Ein Hoch auf den Tod und das Leben
Du hast noch einen Sommer, sagt der Tod
Marie-Kristin Hofmann nimmt die Leserschaft mit nach Berlin, mit auf eine Fensterbank und in ein tristes Leben voller Angst, das eigentlich nicht einmal wirklich eines ist. Denn Alba lebt ihr Leben nicht, ...

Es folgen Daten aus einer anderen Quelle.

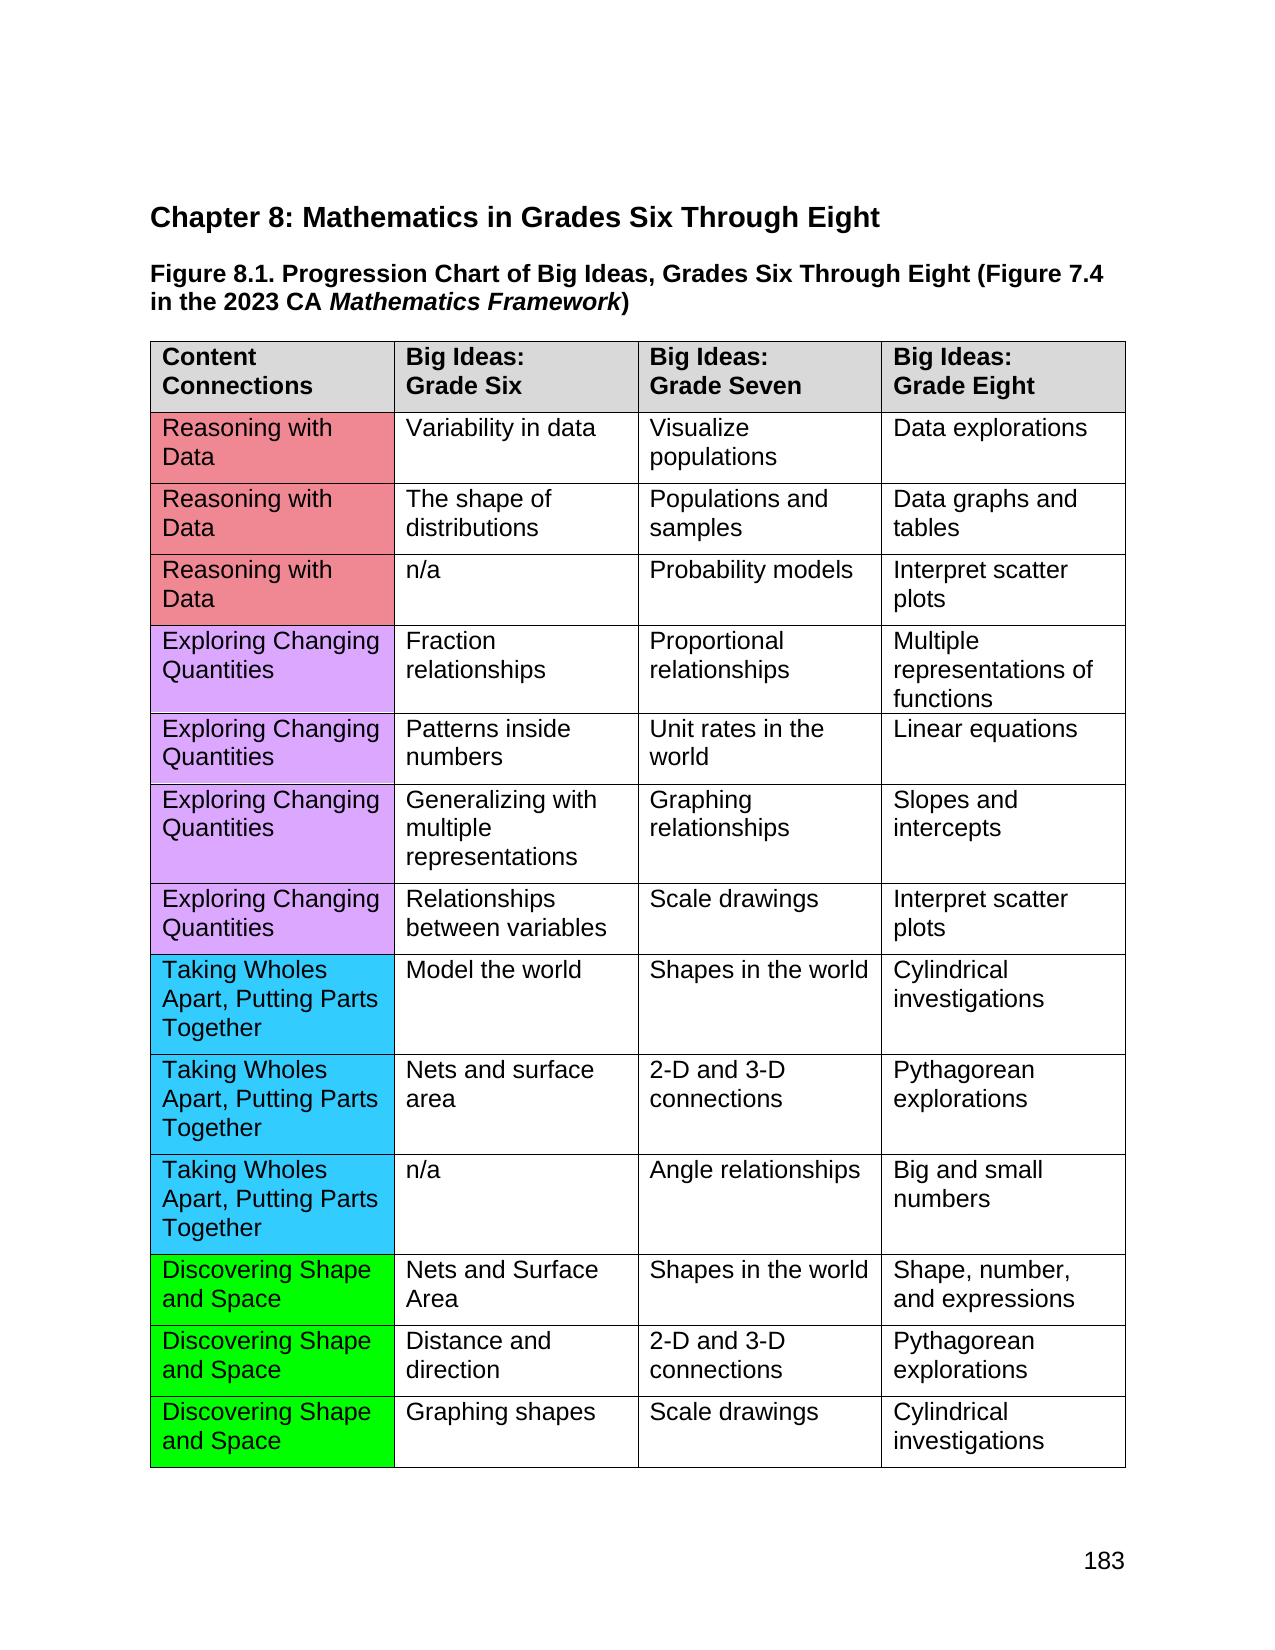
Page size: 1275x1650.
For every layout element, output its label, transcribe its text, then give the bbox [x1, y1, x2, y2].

Marie-Kristin Hofmann nimmt die Leserschaft mit nach Berlin, mit auf eine Fensterbank und in ein tristes Leben voller Angst, das eigentlich nicht einmal wirklich eines ist. Denn Alba lebt ihr Leben nicht, ebensowenig wie ihre Träume. Doch dann erscheint ihr der Tod und setzt ihr ein Ultimatum: Löse 5 Aufgaben bis zum Ende des Sommers oder es ist auch das Ende deines Lebens. Wozu ist Alba fähig, wenn sie sonst ihr Leben verliert? Diese Frage steckt sowohl in den fünf Aufgaben als vor allem auch in der darin verdeckten Frage nach dem Sinn des Lebens.

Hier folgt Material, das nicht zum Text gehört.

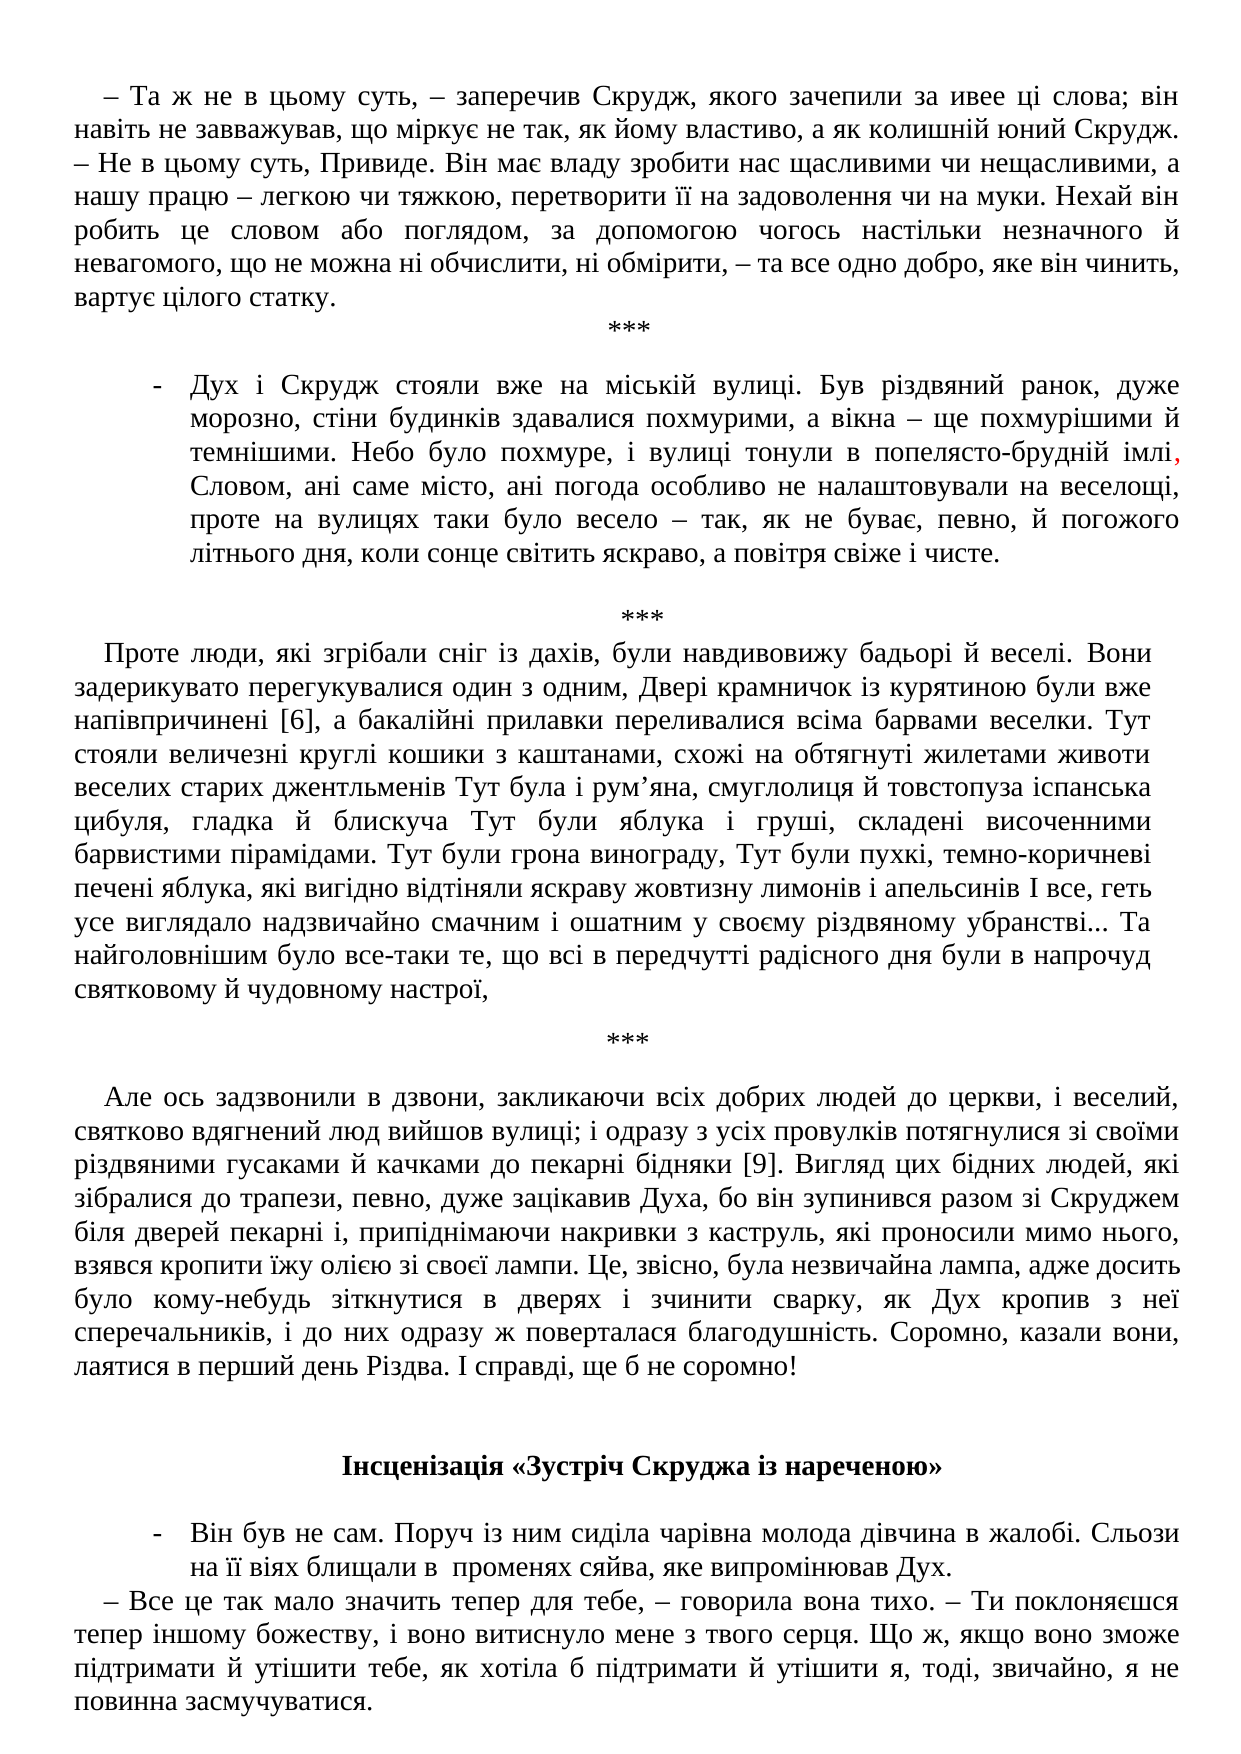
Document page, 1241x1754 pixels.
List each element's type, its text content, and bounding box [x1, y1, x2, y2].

list Він був не сам. Поруч із ним сиділа чарівна молода дівчина в жалобі. Сльози на її віях блищали в променях сяйва, яке випромінював Дух. [152, 1516, 1181, 1583]
text *** [74, 313, 1152, 346]
text *** [74, 1025, 1152, 1059]
text Інсценізація «Зустріч Скруджа із нареченою» [74, 1448, 1181, 1482]
list Дух і Скрудж стояли вже на міській вулиці. Був різдвяний ранок, дуже морозно, стіни будинків здавалися похмурими, а вікна – ще похмурішими й темнішими. Небо було похмуре, і вулиці тонули в попелясто-брудній імлі, Словом, ані саме місто, ані погода особливо не налаштовували на веселощі, проте на вулицях таки було весело – так, як не буває, певно, й погожого літнього дня, коли сонце світить яскраво, а повітря свіже і чисте. [152, 367, 1181, 568]
text Але ось задзвонили в дзвони, закликаючи всіх добрих людей до церкви, і веселий, святково вдягнений люд вийшов вулиці; і одразу з усіх провулків потягнулися зі своїми різдвяними гусаками й качками до пекарні бідняки [9]. Вигляд цих бідних людей, які зібралися до трапези, певно, дуже зацікавив Духа, бо він зупинився разом зі Скруджем біля дверей пекарні і, припіднімаючи накривки з каструль, які проносили мимо нього, взявся кропити їжу олією зі своєї лампи. Це, звісно, була незвичайна лампа, адже досить було кому-небудь зіткнутися в дверях і зчинити сварку, як Дух кропив з неї сперечальників, і до них одразу ж поверталася благодушність. Соромно, казали вони, лаятися в перший день Різдва. І справді, ще б не соромно! [74, 1079, 1181, 1381]
text – Та ж не в цьому суть, – заперечив Скрудж, якого зачепили за ивее ці слова; він навіть не завважував, що міркує не так, як йому властиво, а як колишній юний Скрудж. – Не в цьому суть, Привиде. Він має владу зробити нас щасливими чи нещасливими, а нашу працю – легкою чи тяжкою, перетворити її на задоволення чи на муки. Нехай він робить це словом або поглядом, за допомогою чогось настільки незначного й невагомого, що не можна ні обчислити, ні обмірити, – та все одно добро, яке він чинить, вартує цілого статку. [74, 78, 1181, 313]
text *** [74, 602, 1181, 635]
text – Все це так мало значить тепер для тебе, – говорила вона тихо. – Ти поклоняєшся тепер іншому божеству, і воно витиснуло мене з твого серця. Що ж, якщо воно зможе підтримати й утішити тебе, як хотіла б підтримати й утішити я, тоді, звичайно, я не повинна засмучуватися. [74, 1583, 1181, 1717]
text Проте люди, які згрібали сніг із дахів, були навдивовижу бадьорі й веселі. Вони задерикувато перегукувалися один з одним, Двері крамничок із курятиною були вже напівпричинені [6], а бакалійні прилавки переливалися всіма барвами веселки. Тут стояли величезні круглі кошики з каштанами, схожі на обтягнуті жилетами животи веселих старих джентльменів Тут була і рум’яна, смуглолиця й товстопуза іспанська цибуля, гладка й блискуча Тут були яблука і груші, складені височенними барвистими пірамідами. Тут були грона винограду, Тут були пухкі, темно-коричневі печені яблука, які вигідно відтіняли яскраву жовтизну лимонів і апельсинів І все, геть усе виглядало надзвичайно смачним і ошатним у своєму різдвяному убранстві... Та найголовнішим було все-таки те, що всі в передчутті радісного дня були в напрочуд святковому й чудовному настрої, [74, 635, 1152, 1004]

„Du hast noch einen Sommer, sagte der Tod“ ist ein nachdenklich stimmender, humorvoller und einfühlsamer Roman. Das hat mich am meisten daran begeistert.
Die Art, wie der Tod Alba begegnet ist zunächst urkomisch. Der Schreibstil ist leicht, eingängig und herrlich sarkastisch!

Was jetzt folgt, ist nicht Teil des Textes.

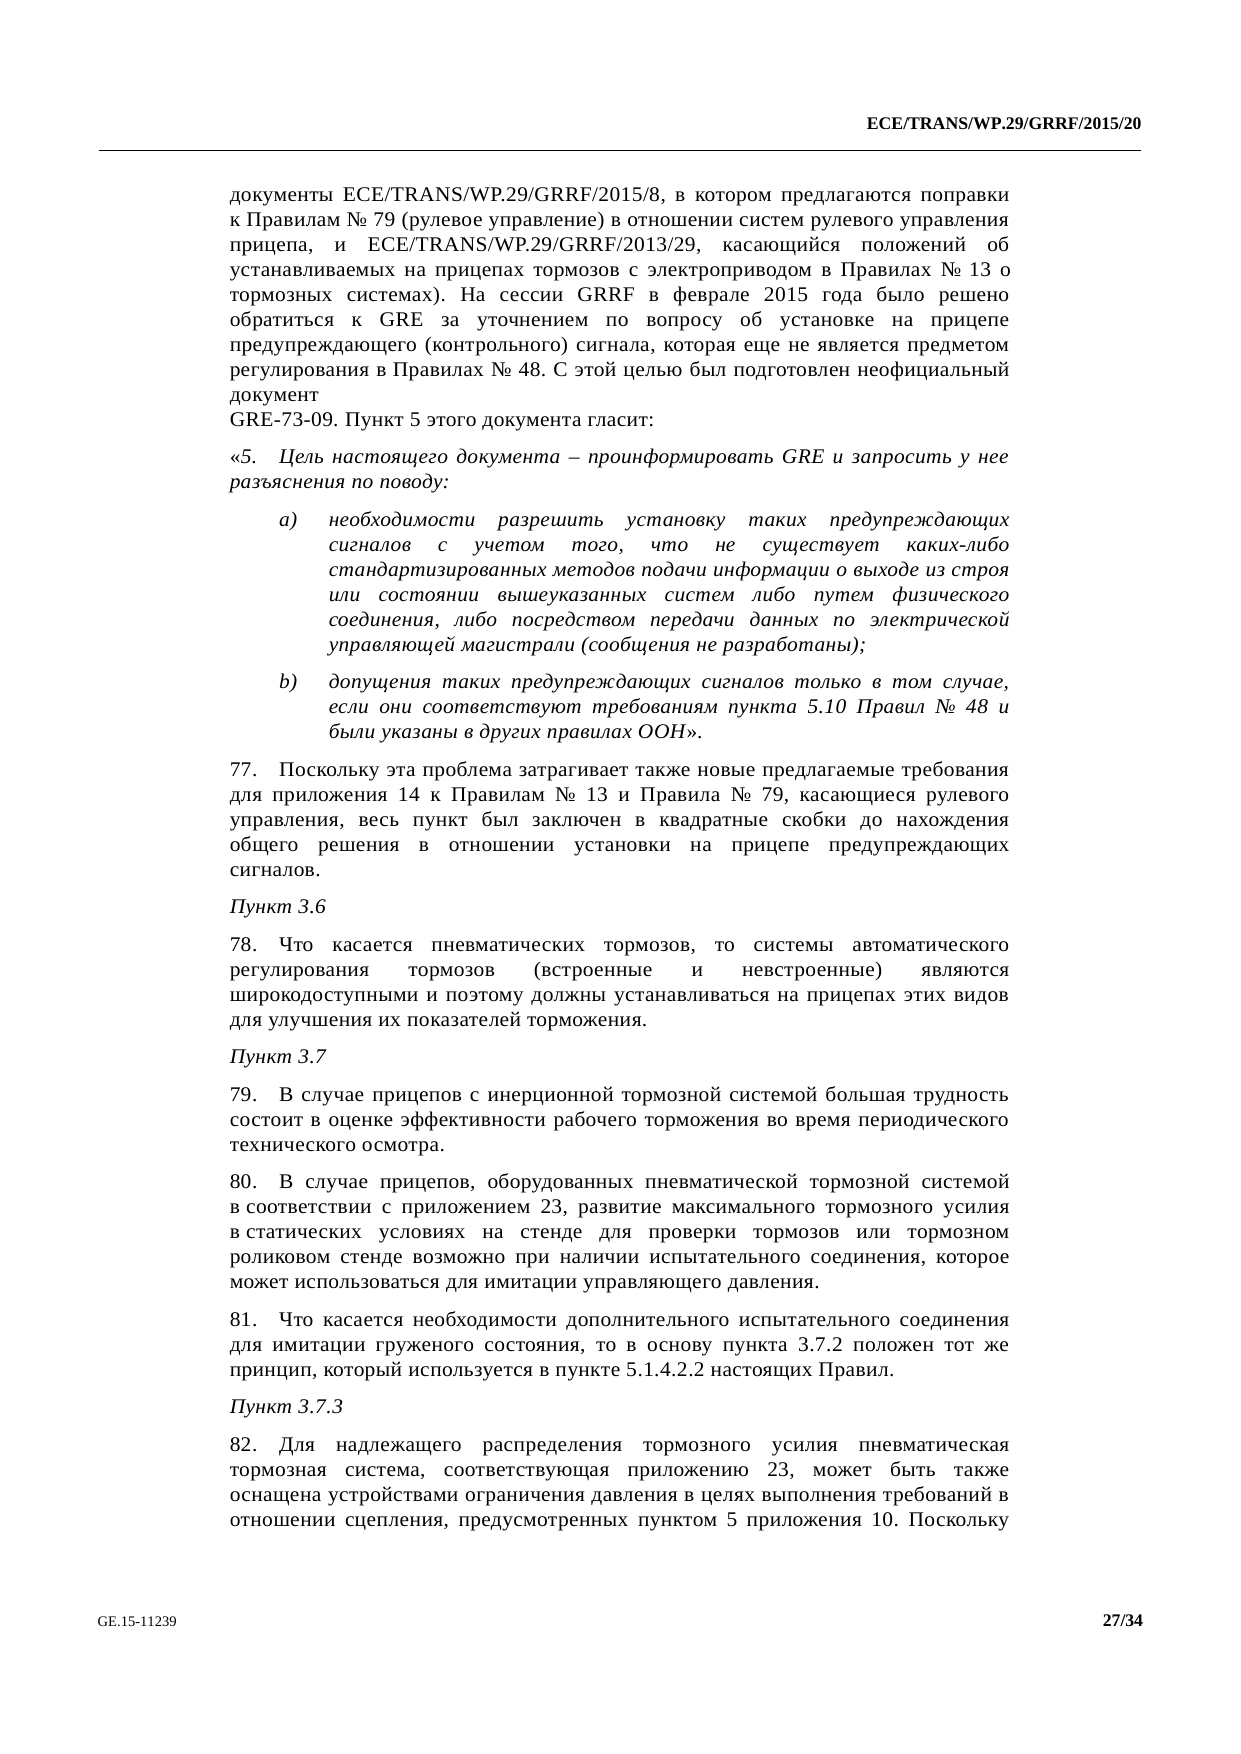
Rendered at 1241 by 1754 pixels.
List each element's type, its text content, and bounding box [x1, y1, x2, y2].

text Пункт 3.7.3 [229, 1394, 1011, 1419]
text 80. В случае прицепов, оборудованных пневматической тормозной системой в соответствии с приложением 23, развитие максимального тормозного усилия в статических условиях на стенде для проверки тормозов или тормозном роликовом стенде возможно при наличии испытательного соединения, которое может использоваться для имитации управляющего давления. [229, 1169, 1011, 1294]
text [229, 1431, 1011, 1531]
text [229, 181, 1011, 431]
text «5. Цель настоящего документа – проинформировать GRE и запросить у нее разъяснения по поводу: [229, 444, 1011, 494]
text 77. Поскольку эта проблема затрагивает также новые предлагаемые требования для приложения 14 к Правилам № 13 и Правила № 79, касающиеся рулевого управления, весь пункт был заключен в квадратные скобки до нахождения общего решения в отношении установки на прицепе предупреждающих сигналов. [229, 756, 1011, 881]
text 78. Что касается пневматических тормозов, то системы автоматического регулирования тормозов (встроенные и невстроенные) являются широкодоступными и поэтому должны устанавливаться на прицепах этих видов для улучшения их показателей торможения. [229, 931, 1011, 1031]
text b) допущения таких предупреждающих сигналов только в том случае, если они соответствуют требованиям пункта 5.10 Правил № 48 и были указаны в других правилах ООН». [229, 669, 1011, 744]
text a) необходимости разрешить установку таких предупреждающих сигналов с учетом того, что не существует каких-либо стандартизированных методов подачи информации о выходе из строя или состоянии вышеуказанных систем либо путем физического соединения, либо посредством передачи данных по электрической управляющей магистрали (сообщения не разработаны); [229, 506, 1011, 656]
text Пункт 3.6 [229, 894, 1011, 919]
text 79. В случае прицепов с инерционной тормозной системой большая трудность состоит в оценке эффективности рабочего торможения во время периодического технического осмотра. [229, 1081, 1011, 1156]
text Пункт 3.7 [229, 1044, 1011, 1069]
text 81. Что касается необходимости дополнительного испытательного соединения для имитации груженого состояния, то в основу пункта 3.7.2 положен тот же принцип, который используется в пункте 5.1.4.2.2 настоящих Правил. [229, 1306, 1011, 1381]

Dann wird jedoch deutlich, dass die Aufgaben immer schwerer werden und es manches Mal sogar nicht ganz zu beeinflussen ist, ob sie wirklich zu schaffen sind.
Gleichzeitig wird deutlich, mit welcher Macht Ängste ein Leben beeinflussen und eindämmen können.
Und schließlich wächst nicht nur der Schwierigkeitsgrad der Aufgaben für Alba, sondern sie auch daran. Und die Erzählsprache wird poetischer, sinnlicher, emotionaler und berührte mich ein ums andere Mal tief.
Sicherlich sind ein paar der Ereignisse vorhersehbar. Und an mehr als einer Stelle ist auch einiges sehr glatt und einfach gelöst gewesen. Man muss aber auch dazusagen, dass der Klappentext schon eine Romanze angekündigt hat. Da man man auch mal einige seichte Seiten erwarten, ohne sich darüber zu wundern.
Ich jedenfalls mochte die Geschichte, ich konnte mich mit Alba und ihren engsten Freunden identifizieren und es genießen, wie viel Kraft uns die Geschichte zuschreibt.
Ich empfehle dieses Buch auf jeden Fall für den kommenden Sommer! Wobei ich glaube, dass es einem auch an trüben Tagen besonders guttun kann. Es regt zum Nachdenken an und gibt Mut.
Die ein oder andere seichte Seite kann Marie-Kristin Hofmann durch eine ganze Reihe wunderschöne Metaphern und einen wirklich bemerkenswerten Schreibstil an vielen Stellen wieder aufwiegen. Es lohnt sich, dieses Buch in die Hand zu nehmen!